The robbery attempts would be a colossal mistake. On October 5, 1892, the gang entered Coffeyville, simply riding in, then splitting into two teams. The brothers were recognized as soon as they rode into town. They entered the two banks in two separate teams, intent on having only so much time to finish the robberies and flee. By the time they were ready to make their escape, the townspeople had armed themselves and set up to cover all escape routes from the town. A fierce shootout erupted, and by the time it was over, gang members Grat Dalton, Bob Dalton, Dick Broadwell, alias "Texas Jack" Moore, and Bill Power, alias Joseph Evans, were dead, and Emmett Dalton had been shot 23 times, but would survive. Four townspeople, Town Marshal Charles T. Connelly, bank clerk Lucius M. Baldwin, cobbler Charles J. Brown, and merchant George W. Cubine were dead. Bank cashier Thomas G. Ayers was shot in the groin; although seriously wounded, he survived, while townspeople T.A. Reynolds and Louis Dietz were wounded, but not seriously.
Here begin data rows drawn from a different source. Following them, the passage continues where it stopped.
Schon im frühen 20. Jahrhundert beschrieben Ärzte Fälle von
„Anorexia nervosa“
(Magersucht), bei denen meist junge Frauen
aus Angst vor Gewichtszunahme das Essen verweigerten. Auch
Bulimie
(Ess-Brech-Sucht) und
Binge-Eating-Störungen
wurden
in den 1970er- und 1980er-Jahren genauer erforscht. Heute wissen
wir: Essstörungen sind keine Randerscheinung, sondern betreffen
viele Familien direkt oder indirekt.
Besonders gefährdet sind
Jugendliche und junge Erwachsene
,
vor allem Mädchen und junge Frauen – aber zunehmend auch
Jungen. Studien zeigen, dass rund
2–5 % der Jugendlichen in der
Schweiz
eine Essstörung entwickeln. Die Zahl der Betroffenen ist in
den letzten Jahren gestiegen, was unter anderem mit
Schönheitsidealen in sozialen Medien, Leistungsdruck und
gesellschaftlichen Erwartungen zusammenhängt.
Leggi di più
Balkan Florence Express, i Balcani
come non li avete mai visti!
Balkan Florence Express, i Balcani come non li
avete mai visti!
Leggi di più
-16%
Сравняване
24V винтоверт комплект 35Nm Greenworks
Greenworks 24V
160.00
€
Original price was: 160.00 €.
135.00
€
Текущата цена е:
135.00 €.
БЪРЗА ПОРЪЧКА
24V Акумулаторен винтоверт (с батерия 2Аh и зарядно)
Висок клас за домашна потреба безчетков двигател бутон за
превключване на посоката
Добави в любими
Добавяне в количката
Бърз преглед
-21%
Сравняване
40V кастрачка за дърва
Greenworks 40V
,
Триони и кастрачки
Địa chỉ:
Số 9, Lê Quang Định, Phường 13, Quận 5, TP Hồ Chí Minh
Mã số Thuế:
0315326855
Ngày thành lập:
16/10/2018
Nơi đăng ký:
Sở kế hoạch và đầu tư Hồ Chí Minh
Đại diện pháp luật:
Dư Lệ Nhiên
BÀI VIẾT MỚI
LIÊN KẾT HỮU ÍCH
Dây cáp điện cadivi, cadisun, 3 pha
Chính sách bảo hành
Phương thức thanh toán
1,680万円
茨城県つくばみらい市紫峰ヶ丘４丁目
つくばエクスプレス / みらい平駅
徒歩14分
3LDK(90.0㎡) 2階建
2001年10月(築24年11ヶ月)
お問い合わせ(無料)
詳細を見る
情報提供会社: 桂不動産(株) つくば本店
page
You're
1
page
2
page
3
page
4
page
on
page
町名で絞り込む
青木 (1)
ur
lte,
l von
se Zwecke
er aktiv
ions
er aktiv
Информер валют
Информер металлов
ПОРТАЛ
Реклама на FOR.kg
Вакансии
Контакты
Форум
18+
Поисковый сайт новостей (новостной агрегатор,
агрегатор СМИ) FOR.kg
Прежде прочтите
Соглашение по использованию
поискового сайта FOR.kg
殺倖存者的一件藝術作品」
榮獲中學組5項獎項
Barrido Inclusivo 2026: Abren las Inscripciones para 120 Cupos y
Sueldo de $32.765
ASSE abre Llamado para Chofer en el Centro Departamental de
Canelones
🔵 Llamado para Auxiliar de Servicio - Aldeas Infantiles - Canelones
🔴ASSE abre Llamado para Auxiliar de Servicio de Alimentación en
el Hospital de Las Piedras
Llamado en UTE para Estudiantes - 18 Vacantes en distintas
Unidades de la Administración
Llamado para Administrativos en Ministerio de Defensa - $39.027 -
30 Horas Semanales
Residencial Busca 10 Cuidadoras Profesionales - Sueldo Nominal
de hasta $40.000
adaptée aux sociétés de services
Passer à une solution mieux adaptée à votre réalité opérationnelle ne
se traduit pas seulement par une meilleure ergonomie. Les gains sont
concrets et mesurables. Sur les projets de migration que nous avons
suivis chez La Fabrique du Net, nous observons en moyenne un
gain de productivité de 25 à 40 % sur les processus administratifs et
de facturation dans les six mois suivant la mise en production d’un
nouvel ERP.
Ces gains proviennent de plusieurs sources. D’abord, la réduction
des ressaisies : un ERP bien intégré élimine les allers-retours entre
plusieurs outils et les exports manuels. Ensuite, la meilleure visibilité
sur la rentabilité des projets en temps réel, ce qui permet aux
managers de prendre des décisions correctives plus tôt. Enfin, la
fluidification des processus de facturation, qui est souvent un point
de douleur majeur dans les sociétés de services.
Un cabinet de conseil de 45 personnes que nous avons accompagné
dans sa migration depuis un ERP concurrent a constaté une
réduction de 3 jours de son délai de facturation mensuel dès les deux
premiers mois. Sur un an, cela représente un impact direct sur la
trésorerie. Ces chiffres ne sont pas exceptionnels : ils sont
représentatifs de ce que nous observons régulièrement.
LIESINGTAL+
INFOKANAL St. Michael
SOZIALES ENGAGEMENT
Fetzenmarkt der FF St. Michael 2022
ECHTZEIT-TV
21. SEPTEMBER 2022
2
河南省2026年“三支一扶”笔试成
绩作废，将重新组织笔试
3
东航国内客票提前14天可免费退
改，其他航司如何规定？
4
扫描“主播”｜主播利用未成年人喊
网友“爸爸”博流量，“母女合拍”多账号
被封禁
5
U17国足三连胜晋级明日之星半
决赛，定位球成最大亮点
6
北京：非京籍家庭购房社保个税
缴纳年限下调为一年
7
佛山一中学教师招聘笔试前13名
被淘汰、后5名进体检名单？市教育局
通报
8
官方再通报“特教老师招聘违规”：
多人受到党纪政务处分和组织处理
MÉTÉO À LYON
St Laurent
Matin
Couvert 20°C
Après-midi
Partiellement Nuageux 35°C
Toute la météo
The gun-battle ended the Dalton Gang. However, the legend of the gang and the notoriety they received due to the Coffeyville shootout made them famous. That fame helped drive their brother Bill Dalton in efforts to become more famous than his brothers, and helped spawn the Doolin Dalton Gang, with Bill Dalton, Bill Doolin, "Bittercreek" Newcomb, and Charley Pierce all having their start with the Dalton Gang.

==In popular culture==
The western actor Gregg Palmer, then twenty-five, portrayed Gratton Dalton in the 1952 film The Cimarron Kid. Thereafter, in 1954, Fess Parker played Grat in an episode of Jim Davis's syndicated series Stories of the Century.

Jim Davis portrayed Grat Dalton in the 1963 episode "Three Minutes to Eternity" of the syndicated western series, Death Valley Days.

In 1975 Grat Dalton was played by the actor Richard Jaeckel in the TV movie western The Last Day.